WHAT YOU HAVE TO DO:
Should an entry contain an image, omit it and repeat the rest exactly.

(Bounding box prediction data)
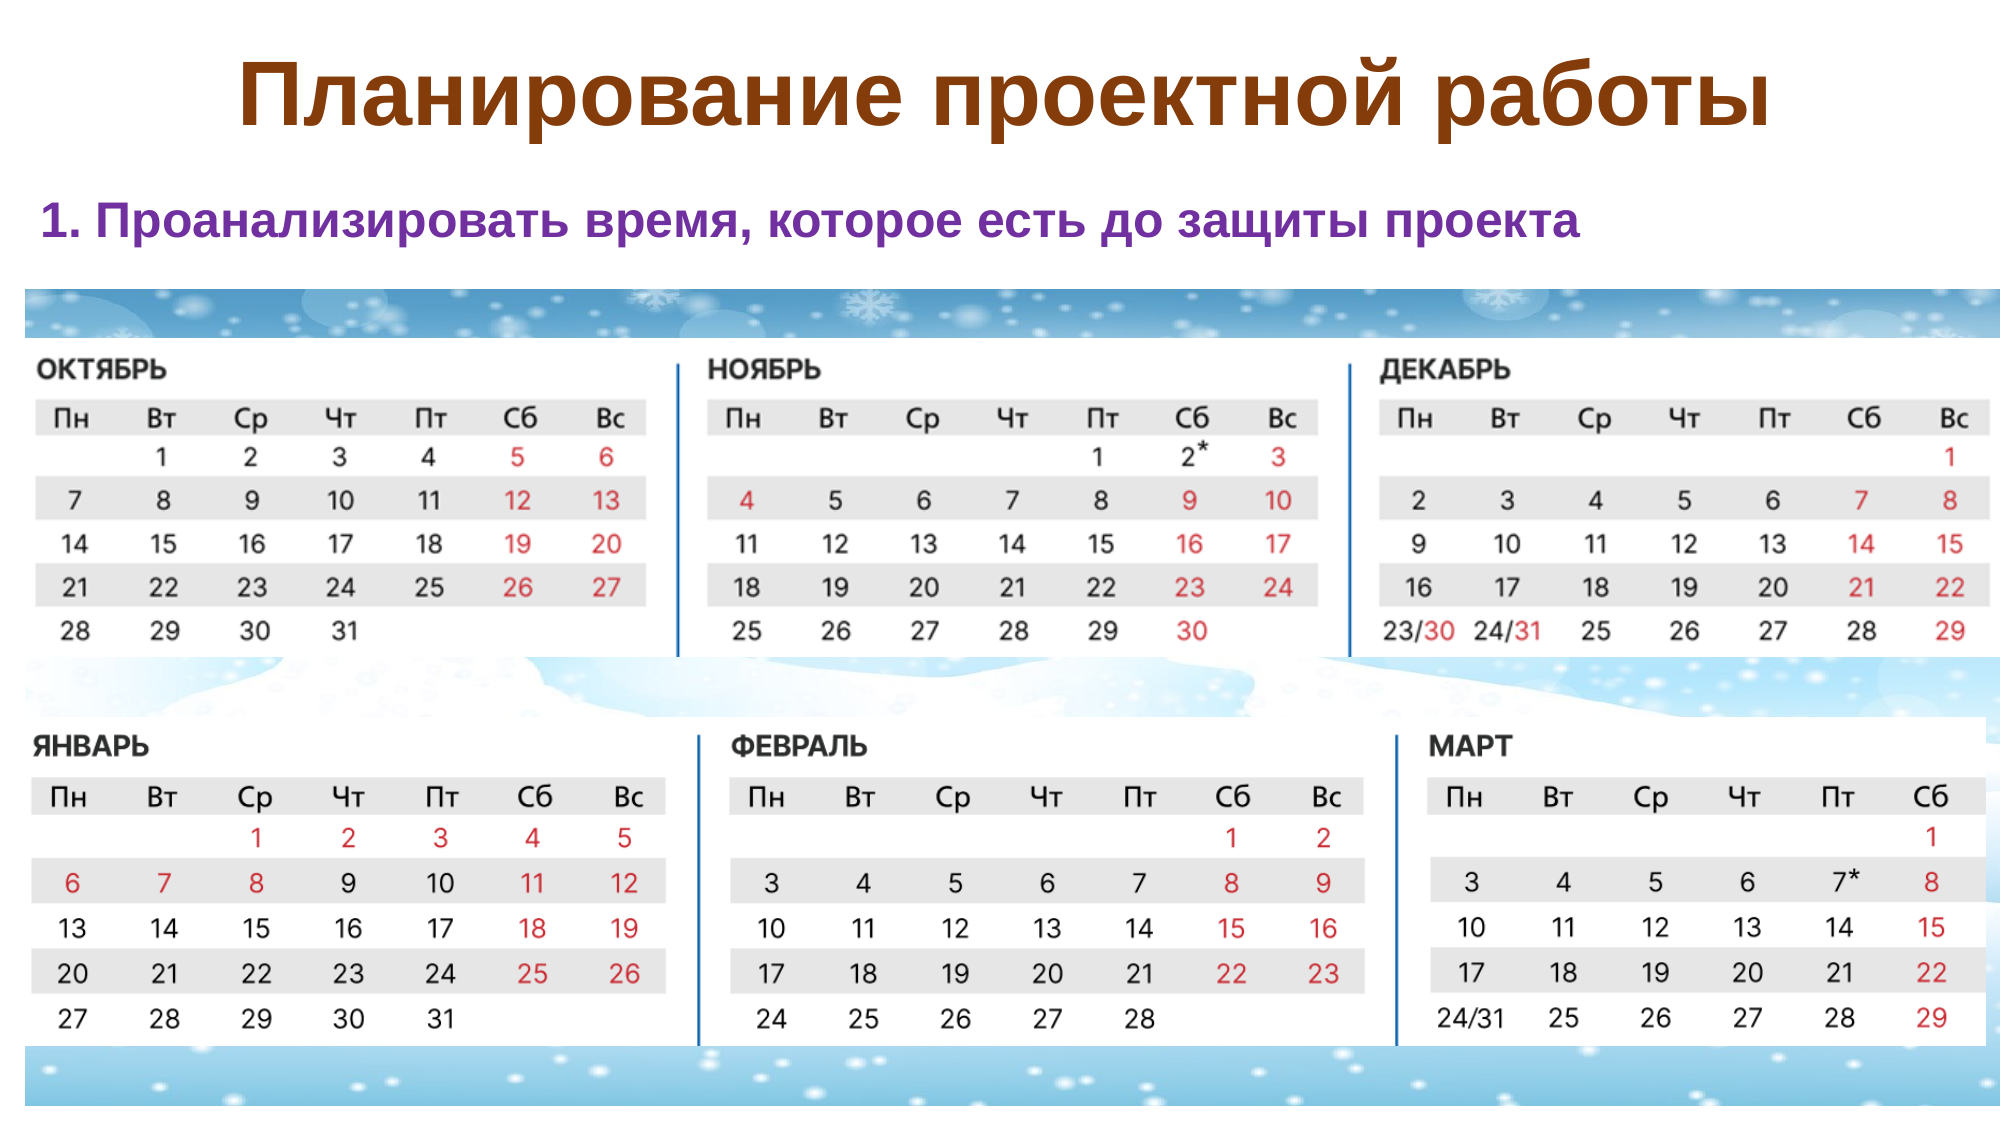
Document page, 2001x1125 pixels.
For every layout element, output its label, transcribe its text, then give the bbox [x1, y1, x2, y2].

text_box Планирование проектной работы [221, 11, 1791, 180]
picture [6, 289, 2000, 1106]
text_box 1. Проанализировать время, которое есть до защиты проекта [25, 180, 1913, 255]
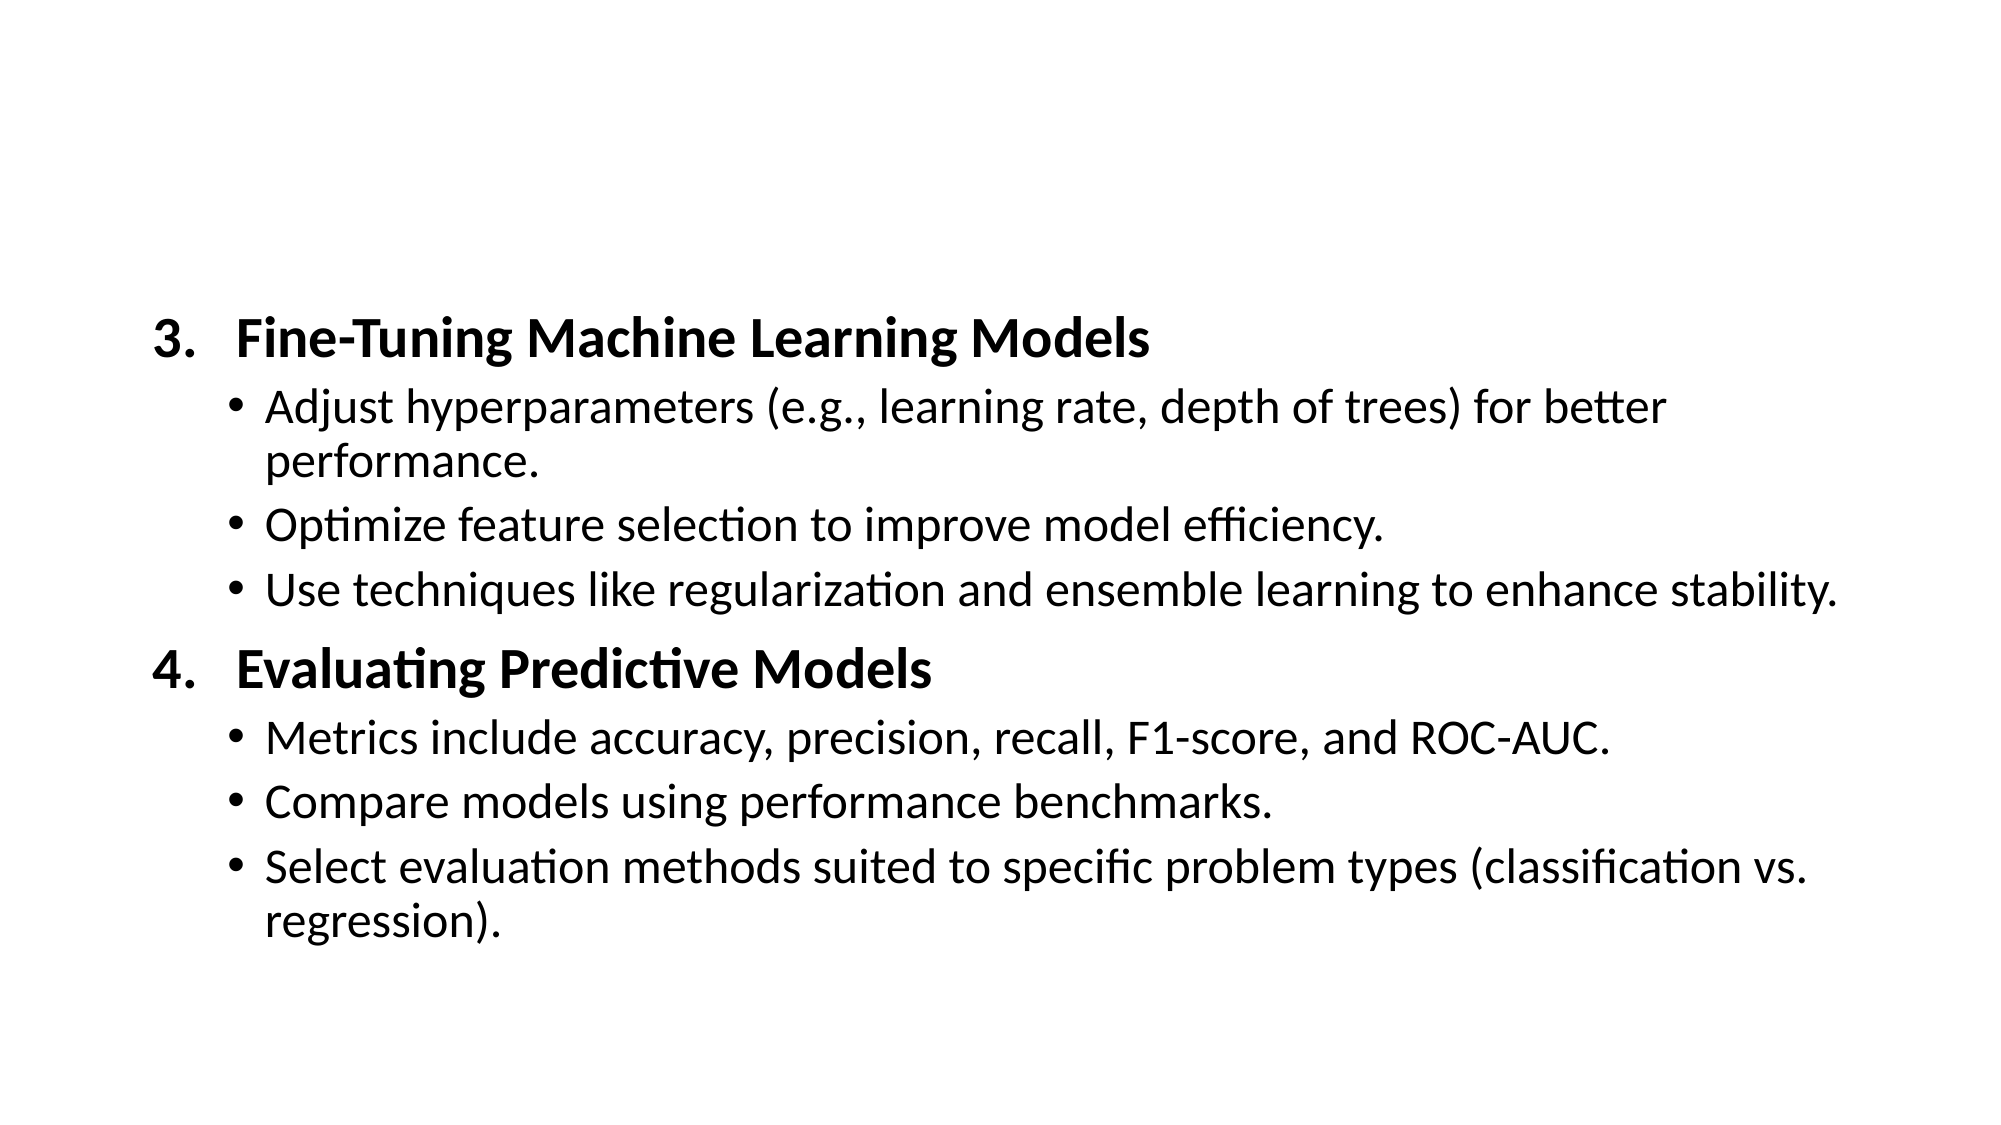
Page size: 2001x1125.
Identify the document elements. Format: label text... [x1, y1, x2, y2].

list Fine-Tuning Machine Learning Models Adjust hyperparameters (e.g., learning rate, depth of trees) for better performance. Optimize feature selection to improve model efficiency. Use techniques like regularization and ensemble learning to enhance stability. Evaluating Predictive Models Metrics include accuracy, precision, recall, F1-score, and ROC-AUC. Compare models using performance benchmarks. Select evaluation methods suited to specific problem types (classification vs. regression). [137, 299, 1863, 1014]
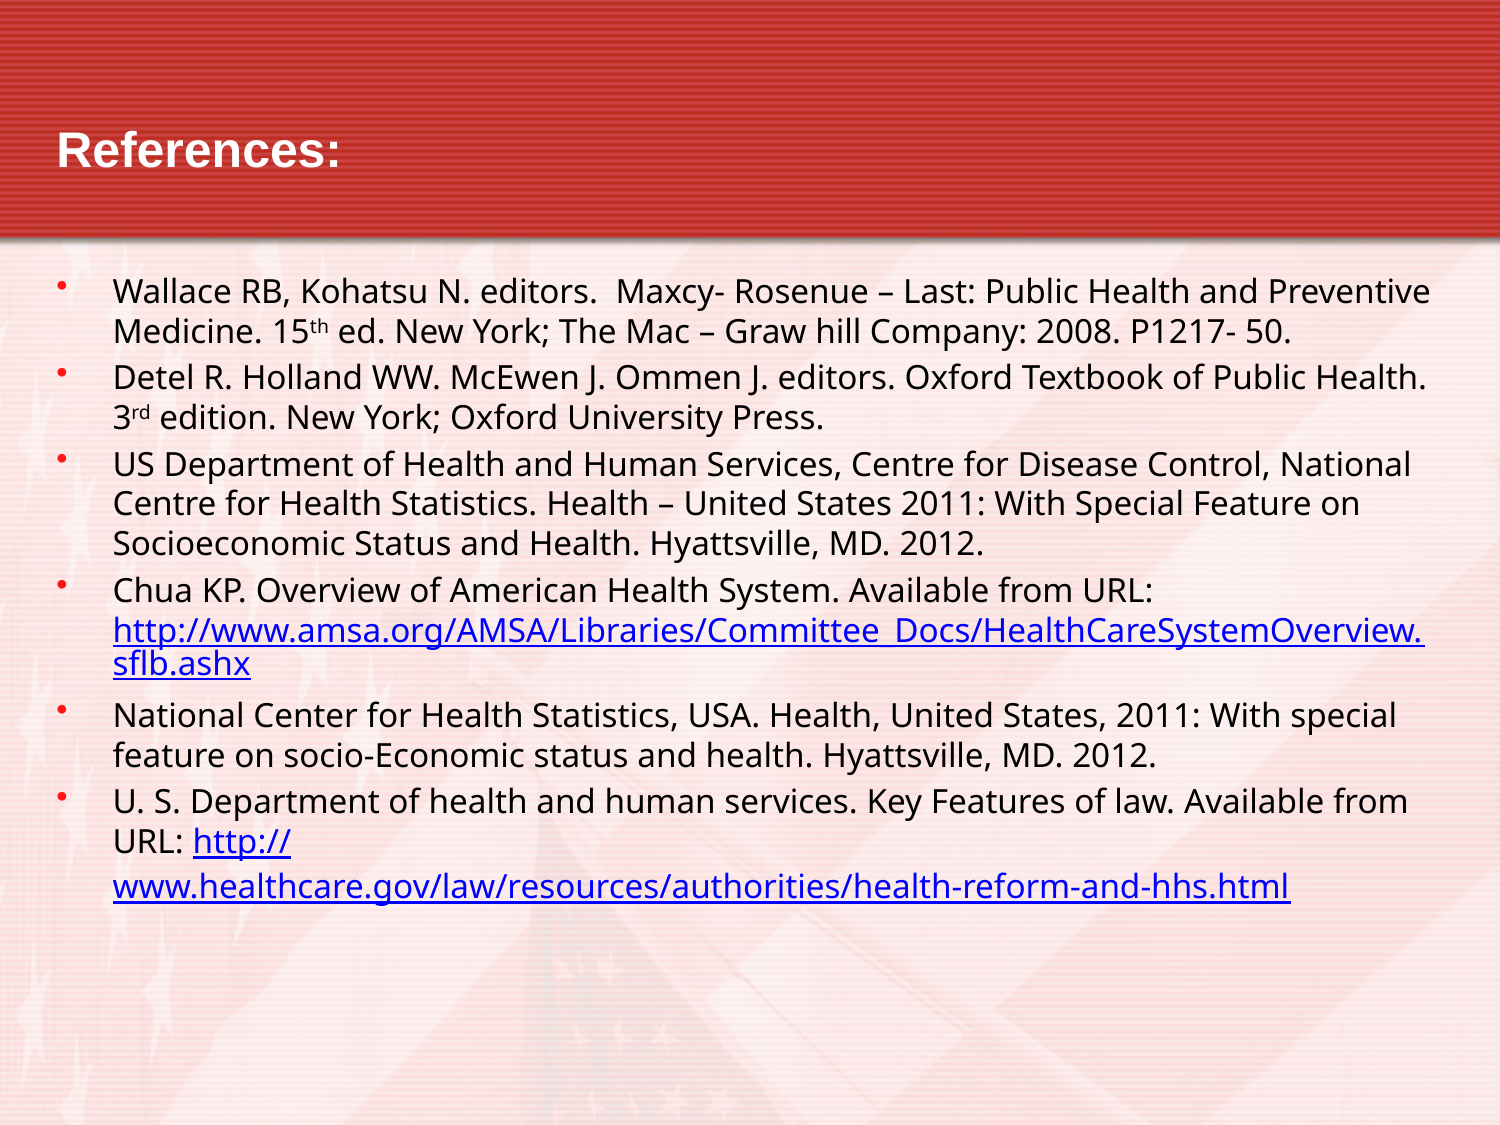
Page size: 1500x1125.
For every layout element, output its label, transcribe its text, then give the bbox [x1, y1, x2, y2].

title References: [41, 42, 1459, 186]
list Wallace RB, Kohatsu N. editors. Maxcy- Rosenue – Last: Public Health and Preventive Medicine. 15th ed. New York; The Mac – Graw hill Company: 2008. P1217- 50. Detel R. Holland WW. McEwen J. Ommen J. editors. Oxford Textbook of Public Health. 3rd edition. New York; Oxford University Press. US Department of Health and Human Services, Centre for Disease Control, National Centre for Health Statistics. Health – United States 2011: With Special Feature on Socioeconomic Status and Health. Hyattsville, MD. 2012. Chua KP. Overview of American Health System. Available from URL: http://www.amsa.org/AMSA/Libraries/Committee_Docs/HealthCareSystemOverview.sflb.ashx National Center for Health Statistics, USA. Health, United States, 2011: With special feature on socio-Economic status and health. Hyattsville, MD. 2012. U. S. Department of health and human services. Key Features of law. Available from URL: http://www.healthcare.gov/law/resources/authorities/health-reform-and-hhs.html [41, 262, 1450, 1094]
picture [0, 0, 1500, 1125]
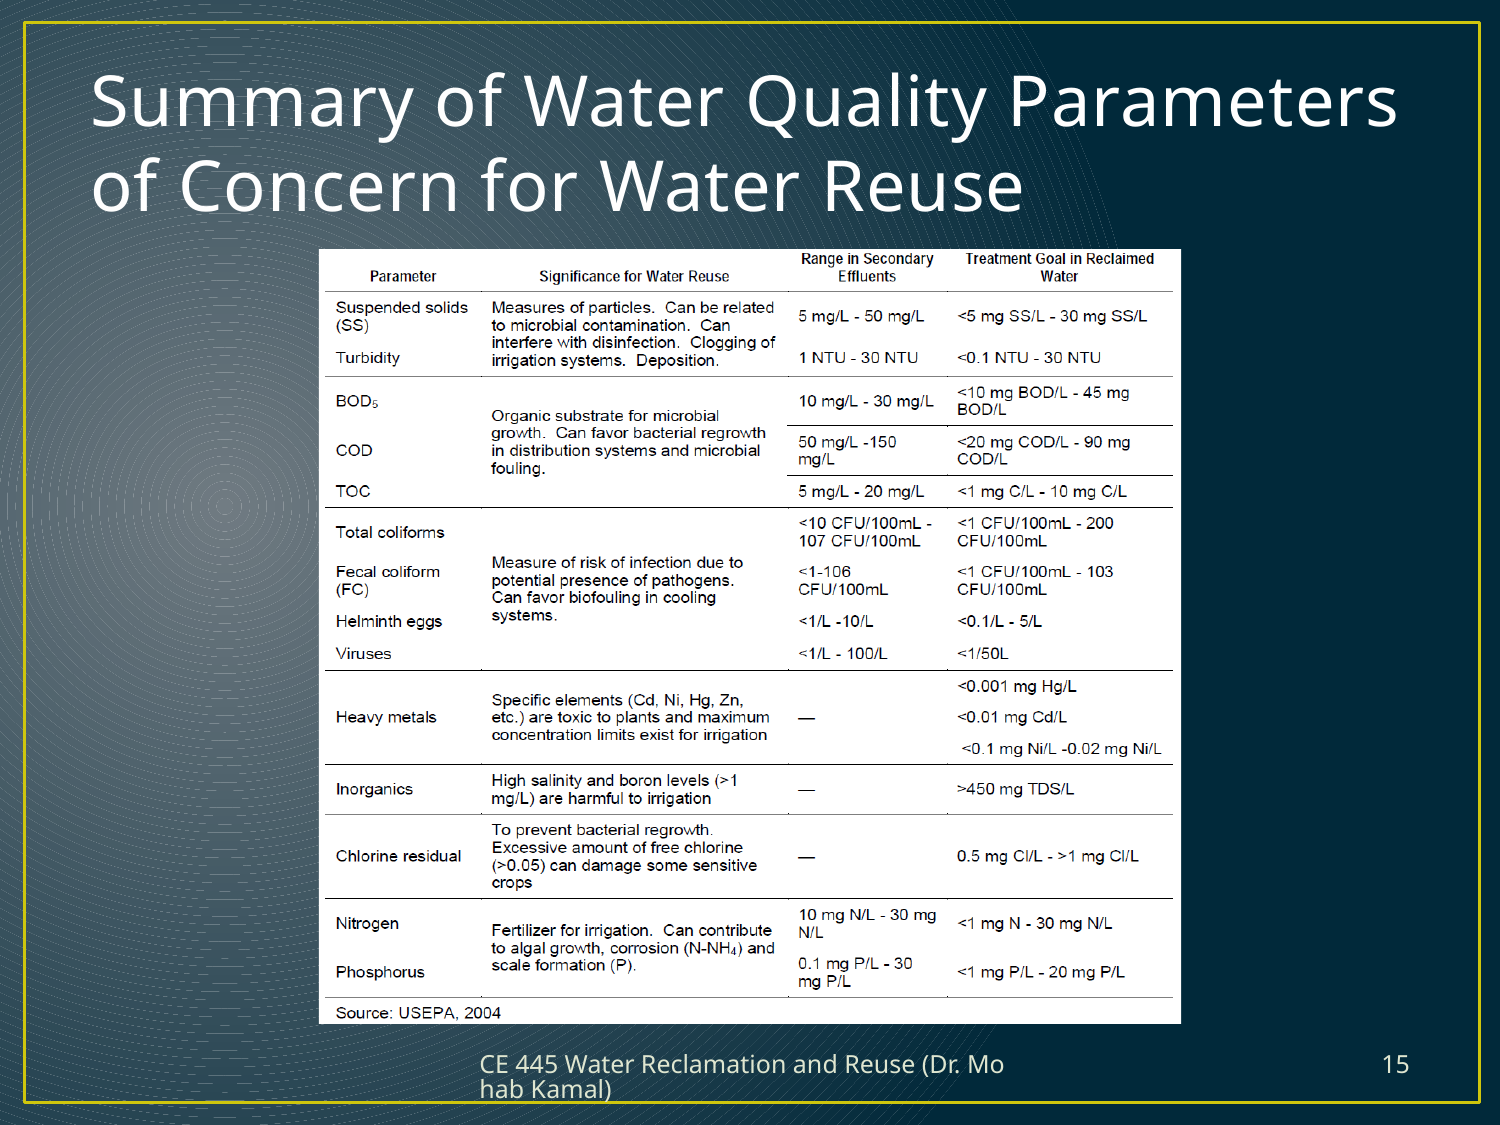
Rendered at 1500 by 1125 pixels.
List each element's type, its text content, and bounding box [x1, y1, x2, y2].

TASK RESPONSE:
Document page, 2001x1125 pixels.
For every layout element, output its label, transcribe its text, then give the bbox [x1, y1, x2, y2].

text_box Планирование проектной работы [221, 11, 1791, 180]
picture [6, 289, 2000, 1106]
text_box 1. Проанализировать время, которое есть до защиты проекта [25, 180, 1913, 255]
Page size: 2001x1125.
Identify the document elements. Format: label text... [x1, y1, x2, y2].

list Fine-Tuning Machine Learning Models Adjust hyperparameters (e.g., learning rate, depth of trees) for better performance. Optimize feature selection to improve model efficiency. Use techniques like regularization and ensemble learning to enhance stability. Evaluating Predictive Models Metrics include accuracy, precision, recall, F1-score, and ROC-AUC. Compare models using performance benchmarks. Select evaluation methods suited to specific problem types (classification vs. regression). [137, 299, 1863, 1014]
Page size: 1500x1125.
For every layout element, output its label, transcribe its text, then give the bbox [x1, y1, x2, y2].

title References: [41, 42, 1459, 186]
list Wallace RB, Kohatsu N. editors. Maxcy- Rosenue – Last: Public Health and Preventive Medicine. 15th ed. New York; The Mac – Graw hill Company: 2008. P1217- 50. Detel R. Holland WW. McEwen J. Ommen J. editors. Oxford Textbook of Public Health. 3rd edition. New York; Oxford University Press. US Department of Health and Human Services, Centre for Disease Control, National Centre for Health Statistics. Health – United States 2011: With Special Feature on Socioeconomic Status and Health. Hyattsville, MD. 2012. Chua KP. Overview of American Health System. Available from URL: http://www.amsa.org/AMSA/Libraries/Committee_Docs/HealthCareSystemOverview.sflb.ashx National Center for Health Statistics, USA. Health, United States, 2011: With special feature on socio-Economic status and health. Hyattsville, MD. 2012. U. S. Department of health and human services. Key Features of law. Available from URL: http://www.healthcare.gov/law/resources/authorities/health-reform-and-hhs.html [41, 262, 1450, 1094]
picture [0, 0, 1500, 1125]
Rendered at 1500 by 1125 pixels.
List each element's type, its text content, and bounding box [x1, y1, x2, y2].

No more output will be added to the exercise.